For the Fife and Tayside areas, the weekday breakfast show is produced and broadcast from the Kirkcaldy studios.

Local news bulletins specific to each region air every hour from 6am-7pm on weekdays and from 8am-3pm at weekends with headlines on the half-hour during weekday breakfast and drivetime.

Sport, travel and business bulletins also air at key times during the day along with national bulletins from Sky News Radio on the hour during off-peak hours.

Entertainment 'what's on' guides are broadcast daily, plus interviews and personalities from news and entertainment backgrounds, film/theatre reviews etc form a significant part of speech output.

==Charity support==
Original 106 associates itself with a range of local charities including Friends Of Anchor, Children 1st, VSA, CFINE, Instant Neighbour, and Charlie House with the aim of publicising their work and assisting in fundraising efforts.
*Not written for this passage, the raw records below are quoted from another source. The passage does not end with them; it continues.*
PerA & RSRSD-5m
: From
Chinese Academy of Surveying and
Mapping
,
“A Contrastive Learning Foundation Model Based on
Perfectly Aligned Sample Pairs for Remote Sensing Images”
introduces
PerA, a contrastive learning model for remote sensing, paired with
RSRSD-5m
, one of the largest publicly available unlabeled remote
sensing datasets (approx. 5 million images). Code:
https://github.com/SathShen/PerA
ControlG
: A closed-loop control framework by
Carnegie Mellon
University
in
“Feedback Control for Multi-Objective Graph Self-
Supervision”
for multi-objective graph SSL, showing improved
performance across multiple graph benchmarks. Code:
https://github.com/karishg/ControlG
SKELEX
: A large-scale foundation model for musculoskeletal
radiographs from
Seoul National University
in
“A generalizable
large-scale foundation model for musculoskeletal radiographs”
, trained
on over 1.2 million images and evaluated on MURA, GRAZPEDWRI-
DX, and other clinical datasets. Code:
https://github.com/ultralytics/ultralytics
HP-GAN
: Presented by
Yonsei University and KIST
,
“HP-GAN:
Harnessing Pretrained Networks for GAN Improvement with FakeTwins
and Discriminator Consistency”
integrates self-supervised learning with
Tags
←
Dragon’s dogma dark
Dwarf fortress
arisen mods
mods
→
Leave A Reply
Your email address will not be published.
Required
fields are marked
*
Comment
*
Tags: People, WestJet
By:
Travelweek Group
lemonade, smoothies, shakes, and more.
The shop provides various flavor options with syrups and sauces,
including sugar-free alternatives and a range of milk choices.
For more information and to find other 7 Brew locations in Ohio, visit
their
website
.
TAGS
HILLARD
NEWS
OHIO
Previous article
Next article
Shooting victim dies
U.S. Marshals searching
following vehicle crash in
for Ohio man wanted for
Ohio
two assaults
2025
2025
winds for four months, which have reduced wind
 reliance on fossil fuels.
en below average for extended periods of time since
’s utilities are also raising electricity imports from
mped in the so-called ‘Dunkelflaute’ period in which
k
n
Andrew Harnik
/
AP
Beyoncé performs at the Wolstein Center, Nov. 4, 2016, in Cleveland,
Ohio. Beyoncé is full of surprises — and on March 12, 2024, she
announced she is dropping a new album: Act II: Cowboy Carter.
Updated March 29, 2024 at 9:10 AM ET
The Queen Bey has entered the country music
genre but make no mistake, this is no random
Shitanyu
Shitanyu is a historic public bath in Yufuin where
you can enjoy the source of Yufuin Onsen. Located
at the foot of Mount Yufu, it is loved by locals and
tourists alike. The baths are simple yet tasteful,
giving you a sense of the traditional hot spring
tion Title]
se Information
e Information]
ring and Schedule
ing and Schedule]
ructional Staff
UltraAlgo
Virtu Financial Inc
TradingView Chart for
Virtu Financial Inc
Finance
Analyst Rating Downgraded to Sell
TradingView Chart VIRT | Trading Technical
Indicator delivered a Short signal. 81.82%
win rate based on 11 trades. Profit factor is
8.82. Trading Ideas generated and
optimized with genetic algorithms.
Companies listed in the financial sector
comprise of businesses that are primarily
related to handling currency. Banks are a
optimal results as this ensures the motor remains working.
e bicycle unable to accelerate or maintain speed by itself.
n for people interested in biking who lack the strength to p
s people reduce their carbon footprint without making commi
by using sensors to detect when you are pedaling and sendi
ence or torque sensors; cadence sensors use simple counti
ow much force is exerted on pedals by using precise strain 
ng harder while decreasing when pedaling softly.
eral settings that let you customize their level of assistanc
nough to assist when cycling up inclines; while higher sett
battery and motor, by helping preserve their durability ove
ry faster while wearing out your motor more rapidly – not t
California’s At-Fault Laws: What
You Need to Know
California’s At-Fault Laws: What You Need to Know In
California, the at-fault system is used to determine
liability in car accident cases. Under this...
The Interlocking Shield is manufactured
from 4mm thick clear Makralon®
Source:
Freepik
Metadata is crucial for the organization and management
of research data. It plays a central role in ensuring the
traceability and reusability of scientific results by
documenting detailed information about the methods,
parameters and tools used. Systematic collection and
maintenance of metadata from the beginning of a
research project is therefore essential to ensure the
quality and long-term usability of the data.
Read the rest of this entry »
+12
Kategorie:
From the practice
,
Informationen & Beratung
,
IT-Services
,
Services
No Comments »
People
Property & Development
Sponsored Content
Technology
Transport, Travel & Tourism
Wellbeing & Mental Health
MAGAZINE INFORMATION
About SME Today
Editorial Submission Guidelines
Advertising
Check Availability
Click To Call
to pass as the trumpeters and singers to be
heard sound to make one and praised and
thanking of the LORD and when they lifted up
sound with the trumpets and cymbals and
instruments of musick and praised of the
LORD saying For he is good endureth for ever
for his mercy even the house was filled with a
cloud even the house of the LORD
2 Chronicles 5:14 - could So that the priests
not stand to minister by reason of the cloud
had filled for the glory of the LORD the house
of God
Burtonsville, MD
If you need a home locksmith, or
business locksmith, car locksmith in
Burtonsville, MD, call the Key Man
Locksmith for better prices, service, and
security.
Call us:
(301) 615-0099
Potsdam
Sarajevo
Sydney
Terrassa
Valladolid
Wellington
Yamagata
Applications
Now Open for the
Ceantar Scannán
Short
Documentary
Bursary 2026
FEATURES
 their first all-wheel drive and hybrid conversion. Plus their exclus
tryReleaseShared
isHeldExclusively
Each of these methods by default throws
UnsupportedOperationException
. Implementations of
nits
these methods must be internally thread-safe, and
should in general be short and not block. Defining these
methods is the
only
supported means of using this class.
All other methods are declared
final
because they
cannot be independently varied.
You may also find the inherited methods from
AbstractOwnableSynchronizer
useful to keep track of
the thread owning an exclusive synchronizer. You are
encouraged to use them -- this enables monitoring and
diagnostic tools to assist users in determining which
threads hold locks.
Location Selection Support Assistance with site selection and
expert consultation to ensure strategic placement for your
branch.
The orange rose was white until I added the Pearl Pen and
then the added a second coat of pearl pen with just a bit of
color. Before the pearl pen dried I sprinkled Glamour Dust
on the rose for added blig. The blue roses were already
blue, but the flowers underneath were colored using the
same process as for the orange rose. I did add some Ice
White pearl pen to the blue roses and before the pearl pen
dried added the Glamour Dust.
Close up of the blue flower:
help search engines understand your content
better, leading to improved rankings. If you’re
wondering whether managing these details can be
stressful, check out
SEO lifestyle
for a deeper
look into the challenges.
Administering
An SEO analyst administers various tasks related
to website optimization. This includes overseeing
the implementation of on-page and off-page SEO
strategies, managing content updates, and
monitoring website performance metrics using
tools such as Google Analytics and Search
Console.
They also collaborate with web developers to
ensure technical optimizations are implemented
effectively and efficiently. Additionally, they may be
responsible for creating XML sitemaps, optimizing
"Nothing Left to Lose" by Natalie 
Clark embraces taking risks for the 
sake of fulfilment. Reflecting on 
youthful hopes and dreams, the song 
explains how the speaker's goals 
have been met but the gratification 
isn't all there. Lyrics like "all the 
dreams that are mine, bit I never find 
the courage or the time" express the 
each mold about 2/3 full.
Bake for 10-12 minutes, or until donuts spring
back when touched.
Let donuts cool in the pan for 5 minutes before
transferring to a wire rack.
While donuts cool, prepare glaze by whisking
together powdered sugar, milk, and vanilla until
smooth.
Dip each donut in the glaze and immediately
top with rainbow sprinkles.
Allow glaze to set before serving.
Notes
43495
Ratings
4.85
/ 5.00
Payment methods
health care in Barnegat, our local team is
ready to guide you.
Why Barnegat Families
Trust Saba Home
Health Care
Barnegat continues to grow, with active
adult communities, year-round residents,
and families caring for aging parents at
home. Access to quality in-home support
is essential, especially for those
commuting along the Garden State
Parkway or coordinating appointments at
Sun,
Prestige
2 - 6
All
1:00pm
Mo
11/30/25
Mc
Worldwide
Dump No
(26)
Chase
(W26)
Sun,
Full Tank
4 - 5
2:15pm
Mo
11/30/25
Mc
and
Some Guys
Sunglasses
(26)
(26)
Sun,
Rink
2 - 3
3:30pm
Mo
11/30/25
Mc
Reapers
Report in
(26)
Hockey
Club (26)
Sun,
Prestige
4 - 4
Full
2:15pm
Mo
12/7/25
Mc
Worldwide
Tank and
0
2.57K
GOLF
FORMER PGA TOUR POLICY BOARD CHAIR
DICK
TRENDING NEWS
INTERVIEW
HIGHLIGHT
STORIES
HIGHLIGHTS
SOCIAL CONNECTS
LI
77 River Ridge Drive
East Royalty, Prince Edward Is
Original's annual Christmas appeal seeks donations of non-perishable foods to stock local food banks.

In 2012 and 2013, the station hosted 24 hour marathon broadcasts in aid of the STV Appeal.

In 2016, Original 106 was nominated in two categories at the Arqiva Commercial Radio Awards; in the "Station of the Year" and "Social Action Initiative" categories.

==Online==
The Original 106 website features local news and weather updates, and an audio stream. Audio and podcasts also feature. Original 106 has mobile apps available to download for both iOS and Android devices.

On 1 December 2016, three online-only stations were launched under the Original 106 brand; Original 106 Chart (playing non-stop current and recent hits), Original 106 Country (current and classic country hits) and Original 106 Gold (non-stop 60s, 70s and 80s hits). In 2020, the chart station was replaced by Original 106 Party, and the country station was replaced by Original 106 Rocks. Original 106 Christmas is a seasonal online station which is available from mid-November until Boxing Day every year. Original 106 Gold, Rocks, Party and Christmas are all accessible from the station website, smart speakers and downloadable app. Original 106 Gold began broadcasting over DAB digital radio in Aberdeen in February 2024.